- **Work order A**:
Give again, word for word, the stretch of the notes on secession below from "4. This is the" through "of culture argument.".
- **Work order B**:
Answer these questions from the notes on secession below:
(i) On which pages does Buchanan discuss the argument from consent?
(ii) In which journal did Lea Brilmayer's "Secession and Self-Determination: A Territorialist Reinterpretation" appear?
(iii) In the marriage example, what group does the notion "marriage" refer to?

____ Source document

3. Other pro-secessionist arguments Buchanan discusses include the argument from liberty (pp. 29-32), from the good of furthering diversity (pp. 32-3), from satisfaction of the limited goals of political association (pp. 35-6), from making entry easier (pp. 37-8), from escaping discriminatory redistribution (pp. 38-45), from enhancing efficiency (pp. 45-8), and the argument from consent (pp. 71-3).
4. This is the position of Lea Brilmayer, who argues that a group's possessing a valid claim based on rectificatory justice is a necessary condition of that group's possessing a right to secede (see Brilmayer, " Secession and Self-Determination: A Territorialist Reinterpretation," Yale Journal of International Law, Vol. 16, No. 1, January 1991, pp. 177-202).
5. For discussion of this question, see Lea Brilmayer's " Consent, Contract, and Territory," University of Minnesota Law Review Vol. 74 (1989).
6. Note, though, that Buchanan does not say that the self- determination principle is always or only a placeholder for the preservation of culture argument.
7. Two major communitarian texts are Michael Sandel's Liberalism and the Limits of Justice (Cambridge: 1982), and Alasdair MacIntyre's After Virtue (Notre Dame: 1984). The classic exposition of the debate is Amy Guttman's " Communitarian Critics of Liberalism," in Philosophy and Public Affairs Vol. 14 (1985). I suggest an individualist solution in " Individual Rights and Community Virtues," in Ethics Vol. 101 (1991). For a fascinating alternative solution, see Stephen Macedo's Liberal Virtues (Oxford: 1990). I review Macedo's solution in Ethics Vol. 102 (1992).
8. Kymlicka argues that cultural communities provide individuals with a context for choice, and since liberal justice is based on the importance of choice, liberalism should recognize those group rights required to preserve cultural choice contexts (Liberalism, Community and Culture [Oxford: 1989]). For a critique (and a reply by Kymlicka), see Chandran Kukathas, " Are There Any Cultural Rights?" and Kymlicka, " The Rights of Minority Cultures," both in Political Theory Vol. 20 (February 1992).
9. For example, people can get themselves married even without there being a group right to marriage. Justice does enough toward getting people " down the aisle" when it sets out individual rights protecting spouse-selection. It simply doesn't matter that it is impossible to spell out the content of the notion " marriage" without referring again to a group (i.e. the couple) rather than just to individuals and their discrete marriage-related rights.
10. Buchanan rejects that reductio (which he considers as an objection to secession of any sort) because it assumes, unlike Buchanan, that secession must be an unlimited right (pp. 102-4). Note that in the text I too reject that reductio, but for a very different reason (a reason that stands with or without the assumption Buchanan rejects).

________
____ Material supplied

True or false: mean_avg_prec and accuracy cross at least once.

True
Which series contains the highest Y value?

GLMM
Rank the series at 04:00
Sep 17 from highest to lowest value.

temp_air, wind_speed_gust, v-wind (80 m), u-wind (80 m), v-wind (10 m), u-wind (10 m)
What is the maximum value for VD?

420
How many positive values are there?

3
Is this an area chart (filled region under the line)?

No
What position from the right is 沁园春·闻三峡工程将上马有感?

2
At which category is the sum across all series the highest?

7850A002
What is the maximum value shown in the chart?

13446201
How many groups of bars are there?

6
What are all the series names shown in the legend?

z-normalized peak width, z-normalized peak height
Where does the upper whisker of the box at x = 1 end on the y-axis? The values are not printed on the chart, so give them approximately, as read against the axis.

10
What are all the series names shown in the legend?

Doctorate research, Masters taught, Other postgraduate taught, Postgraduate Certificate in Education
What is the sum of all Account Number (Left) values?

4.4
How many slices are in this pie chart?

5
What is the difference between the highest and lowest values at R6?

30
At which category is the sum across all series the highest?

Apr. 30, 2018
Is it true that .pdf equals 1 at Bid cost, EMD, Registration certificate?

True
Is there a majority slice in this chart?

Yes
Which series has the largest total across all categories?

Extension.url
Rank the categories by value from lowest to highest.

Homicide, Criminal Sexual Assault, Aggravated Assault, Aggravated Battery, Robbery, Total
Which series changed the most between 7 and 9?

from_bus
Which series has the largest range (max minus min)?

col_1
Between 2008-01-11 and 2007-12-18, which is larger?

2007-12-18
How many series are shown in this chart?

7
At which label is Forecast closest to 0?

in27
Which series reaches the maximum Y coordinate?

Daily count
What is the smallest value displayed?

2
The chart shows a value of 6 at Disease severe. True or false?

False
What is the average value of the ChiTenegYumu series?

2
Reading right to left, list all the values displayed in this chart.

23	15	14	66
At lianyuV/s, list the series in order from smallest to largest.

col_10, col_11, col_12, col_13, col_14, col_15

________

- **Your response A**:
4. This is the position of Lea Brilmayer, who argues that a group's possessing a valid claim based on rectificatory justice is a necessary condition of that group's possessing a right to secede (see Brilmayer, " Secession and Self-Determination: A Territorialist Reinterpretation," Yale Journal of International Law, Vol. 16, No. 1, January 1991, pp. 177-202).
5. For discussion of this question, see Lea Brilmayer's " Consent, Contract, and Territory," University of Minnesota Law Review Vol. 74 (1989).
6. Note, though, that Buchanan does not say that the self- determination principle is always or only a placeholder for the preservation of culture argument.

- **Your response B**:
(i) Pages 71-3.
(ii) The Yale Journal of International Law.
(iii) The couple.